# New Spitfire IX to fly in 2017



## Crimea_River (Apr 27, 2017)

The long awaited "Y2-K" Spitfire project will reach a significant milestone this summer as the completed Spifire IX will take to the air. I saw this project in 2001 when it was still a fuselage in a jig in Comox BC.

Full story here: Spitfire Update > Vintage Wings of Canada


----------



## Jeff Hunt (Apr 27, 2017)

Excellent....she's a looker!

Cheers,

Jeff


----------



## fubar57 (Apr 27, 2017)

Beauty. I'll be on the island in August


----------



## Old Wizard (Apr 27, 2017)

Wow!


----------



## Crimea_River (Apr 28, 2017)

fubar57 said:


> Beauty. I'll be on the island in August



So even farther away. It will actually fly out of Gatineau George.
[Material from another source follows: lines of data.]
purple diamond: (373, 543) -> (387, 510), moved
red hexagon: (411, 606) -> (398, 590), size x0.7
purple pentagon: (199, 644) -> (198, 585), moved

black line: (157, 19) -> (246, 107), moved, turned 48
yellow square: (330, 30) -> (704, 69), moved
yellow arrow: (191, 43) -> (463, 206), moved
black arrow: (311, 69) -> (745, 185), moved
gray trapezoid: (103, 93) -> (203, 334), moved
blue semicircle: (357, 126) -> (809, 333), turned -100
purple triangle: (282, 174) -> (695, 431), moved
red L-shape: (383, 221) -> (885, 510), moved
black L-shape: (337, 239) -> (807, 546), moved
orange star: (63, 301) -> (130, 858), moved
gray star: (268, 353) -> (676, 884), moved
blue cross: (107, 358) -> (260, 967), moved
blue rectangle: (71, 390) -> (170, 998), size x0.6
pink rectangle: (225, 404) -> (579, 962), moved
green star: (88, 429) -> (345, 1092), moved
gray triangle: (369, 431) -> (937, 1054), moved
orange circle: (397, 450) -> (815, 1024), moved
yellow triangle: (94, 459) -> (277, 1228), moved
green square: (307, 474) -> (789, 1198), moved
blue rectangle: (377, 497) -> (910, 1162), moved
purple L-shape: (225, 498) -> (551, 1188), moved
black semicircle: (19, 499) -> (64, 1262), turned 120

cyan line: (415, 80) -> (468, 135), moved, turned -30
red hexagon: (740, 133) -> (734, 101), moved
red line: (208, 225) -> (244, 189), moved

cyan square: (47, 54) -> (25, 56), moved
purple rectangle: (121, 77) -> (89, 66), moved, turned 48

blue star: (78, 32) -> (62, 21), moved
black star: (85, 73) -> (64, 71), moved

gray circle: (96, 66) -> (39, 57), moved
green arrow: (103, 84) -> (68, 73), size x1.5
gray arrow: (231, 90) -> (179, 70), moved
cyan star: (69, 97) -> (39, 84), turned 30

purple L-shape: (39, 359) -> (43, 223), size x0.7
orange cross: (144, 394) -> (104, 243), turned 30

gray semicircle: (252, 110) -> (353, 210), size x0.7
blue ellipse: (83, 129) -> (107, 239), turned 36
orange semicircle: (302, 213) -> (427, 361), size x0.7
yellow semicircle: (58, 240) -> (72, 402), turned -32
VWOC took over the project several years ago and shipped the whole thing to their base there.


----------



## fubar57 (Apr 28, 2017)

Dang, my eye kept on focusing on Comox


----------



## Wurger (Apr 28, 2017)




----------



## rochie (Apr 28, 2017)

Can only be a good thing


----------



## Gnomey (Apr 28, 2017)

Very cool!


----------



## Airframes (Apr 29, 2017)

Excellent - another Spit to grace the skies, and even better that it's a 'Canadian' Spit, in Canada.


----------



## AlgiaNick (Apr 29, 2017)

Excellent!!! Marvelous!!! Tremendous!!! I love it!!!


----------



## Wayne Little (Apr 30, 2017)

Great to hear.


----------



## Wildcat (Apr 30, 2017)

Great news indeed!


----------



## Crimea_River (Jun 21, 2017)

She flies!

The First Flight of the Roseland Spitfire IX > Vintage Wings of Canada

Reactions: Like Like:
2 | Like List reactions


----------



## fubar57 (Jun 22, 2017)

Fantastic. I would love to be able to sit in the cockpit with the engine running............and then accidentally slam the throttle forward......and then regret not taking flying lessons


----------



## Wurger (Jun 22, 2017)




----------



## Gnomey (Jun 22, 2017)

Very cool!


----------



## Old Wizard (Jun 23, 2017)




----------



## Wayne Little (Jun 25, 2017)

Great to see..!


----------